## EXERCICE 1
Recopiez, dans le texte sur le ballet Petrouchka, tout le passage depuis « En premier lieu, il » jusqu'à « se fait battre. ».
## EXERCICE 2
Résumez en deux phrases le texte sur le ballet Petrouchka.
## EXERCICE 3
Continuez le texte sur le ballet Petrouchka à la suite de sa dernière phrase.

## EXTRAIT DU TEXTE
+++
La première représentation a eu lieu à Paris, au Théâtre du Châtelet en 1911. C’est Nijinski qui dansait le rôle de Petrouchka et Karsavina celui de la Ballerine.
En premier lieu, il est utile de savoir que Petrouchka, peut être traduit par Pierrot en français puisque c’est le diminutif affectueux de Pyotr / Piotr, l’équivalent russe de Pierre. C’est un personnage masculin du théâtre de marionnette traditionnel russe. Il a le rôle d’un bouffon, l’équivalent du Polichinelle italien ou du Guignol lyonnais. C’est donc celui qui se fait battre.
Pour en revenir au ballet, il est décomposé en 4 tableaux :
- Tableau I « La foire du Mardi gras » : L’action se déroule à Saint-Pétersbourg en 1830 pendant une fête populaire du carnaval qui se déroule durant la semaine de Mardi gras (Maslenitsa en Russie). La foule se presse à la foire, et au milieu de multiples attractions, un magicien attire l’attention. Il joue de la flûte et donne vie à trois pantins, Petrouchka, la Ballerine et le Maure, qui entament une danse russe.
+++
## MATÉRIEL FOURNI
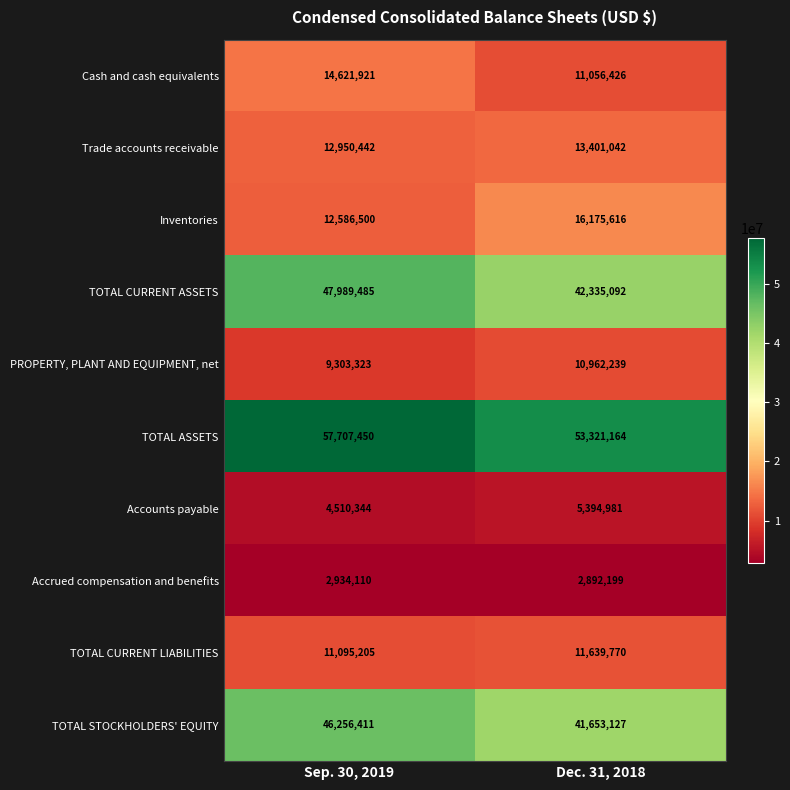

Rank the series by their maximum value, from highest to lowest.

TOTAL ASSETS, TOTAL CURRENT ASSETS, TOTAL STOCKHOLDERS' EQUITY, Inventories, Cash and cash equivalents, Trade accounts receivable, TOTAL CURRENT LIABILITIES, PROPERTY, PLANT AND EQUIPMENT, net, Accounts payable, Accrued compensation and benefits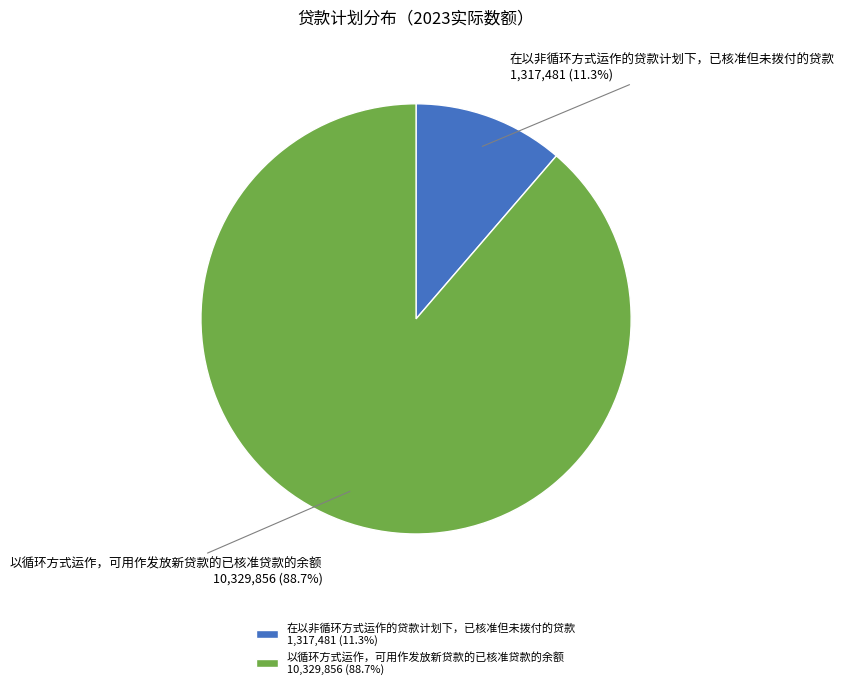

Which category has the smallest portion of the pie?

在以非循环方式运作的贷款计划下，已核准但未拨付的贷款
+++
## RÉPONSE FINALE 1
En premier lieu, il est utile de savoir que Petrouchka, peut être traduit par Pierrot en français puisque c’est le diminutif affectueux de Pyotr / Piotr, l’équivalent russe de Pierre. C’est un personnage masculin du théâtre de marionnette traditionnel russe. Il a le rôle d’un bouffon, l’équivalent du Polichinelle italien ou du Guignol lyonnais. C’est donc celui qui se fait battre.

## RÉPONSE FINALE 2
Le ballet a été créé en 1911 au Théâtre du Châtelet, à Paris, avec Nijinski dans le rôle de Petrouchka, un bouffon du théâtre de marionnette traditionnel russe dont le nom équivaut à Pierrot, et Karsavina dans celui de la Ballerine. Des quatre tableaux, le premier se passe à Saint-Pétersbourg en 1830, pendant la foire du Mardi gras, où un magicien joue de la flûte et donne vie à trois pantins, Petrouchka, la Ballerine et le Maure, qui entament une danse russe.

## RÉPONSE FINALE 3
- Tableau II « Chez Petrouchka » : Après le spectacle, les trois poupées retournent à leur vie de simples pantins, reclus dans un petit théâtre. Dans sa cellule, Petrouchka, doté de sentiments humains, se lamente sur son sort que seul adoucit son amour pour la Ballerine. Mais celle-ci le rejette.
- Tableau III « Chez le Maure » : Dans la chambre du Maure, la Ballerine cherche à séduire le pantin en dansant. Petrouchka, jaloux, tente d’attaquer le Maure qui le met dehors.
- Tableau IV « La foire du Mardi gras (la nuit) » : Le soir, la fête populaire bat son plein. Mais soudain, Petrouchka surgit, poursuivi par le Maure qui le tue. Le magicien cherche à calmer les esprits en rappelant que ce n’était qu’un pantin. Alors que la foule se disperse, le fantôme de Petrouchka apparaît. Le magicien l’aperçoit et, apeuré, il s’enfuit.
Analyse des personnages principaux :
- Petrouchka : c’est le rêveur sensible, l’amoureux malheureux.
- La Ballerine : elle est la parodie de la danseuse étoile, dénuée d’âme.
- Le Maure : c’est le méchant ridiculisé.
Nijinski en Petrouchka
Ce ballet plonge le spectateur dans le folklore russe, avec de nombreuses danses populaires représentées, on peut notamment noter en clin d’œil celle du paysan et son ours dansant.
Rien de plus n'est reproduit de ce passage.